Llegar
a La Fuenfría en octubre, pasada la soledad y pasados los ardores del verano, era una fiesta para los sentidos. El haya que
asombraba la piscina ya estaba vestida de otoño y aquel viejo manzano que nos
veía pasar desde el camino, muy cerca de ese arroyo que bajaba desde el puerto, también se engalanaba con sus hojas doradas.

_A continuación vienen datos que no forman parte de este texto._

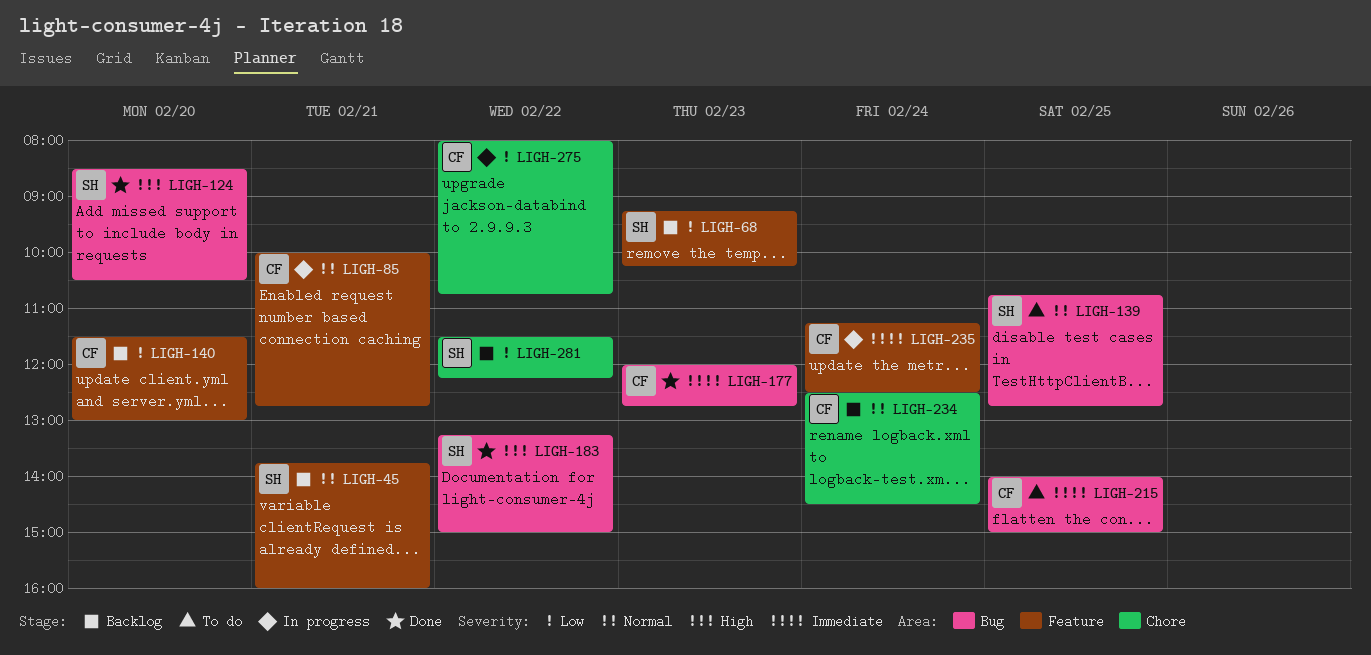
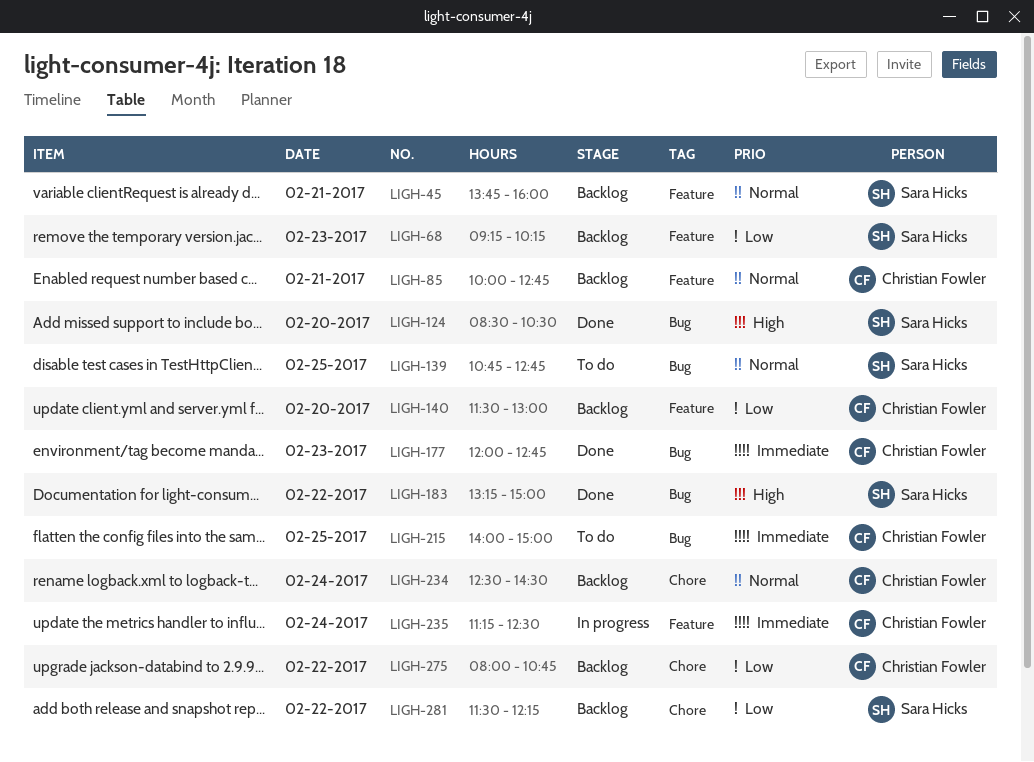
LIGH-85, status: In progress -> Backlog
LIGH-275, status: In progress -> Backlog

Era el aire un cristal y en las cumbres
ya se vislumbraba la nieve que, aún
escasa, nos llenaba de esperanza y que,
a la tarde, con su lento crepúsculo, el
sol repujaba con manchas de oro. Era un paraíso La Fuenfría y siempre, por esos
otoños, llevaba yo un librito de don Enrique de Mesa y Rosales, poco conocido
poeta modernista, uno de cuyos poemas comenzaba con estos versos que, herido de
belleza y poesía, leía a los pinos y a las cumbres:
Llegó
la nieve temprana
con
un otoño de frío.
Hoy
alumbró la mañana,
la
cresta del monte cana,
más
ronca la voz del río.
Y el humo de las lumbres embalsamaba el
aire y aquel muchacho antiguo que yo era se creía un dios en aquel valle al que
la muerte perdonaba en su vuelo sin intermitencias. Ya no sé qué ha sido de
aquel albergue de la RSEA “Peñalara” y tampoco me interesa porque sigue
viviendo en mi recuerdo y cada otoño recito estos versos a las encinas
boecillanas mientras quizás, en aquel rincón de mi Arcadia juvenil, un haya se
viste de otoño para esperar las nieves primeras en las más altas cumbres. Que
los de Telecinco me perdonen por tanta poesía. Amén.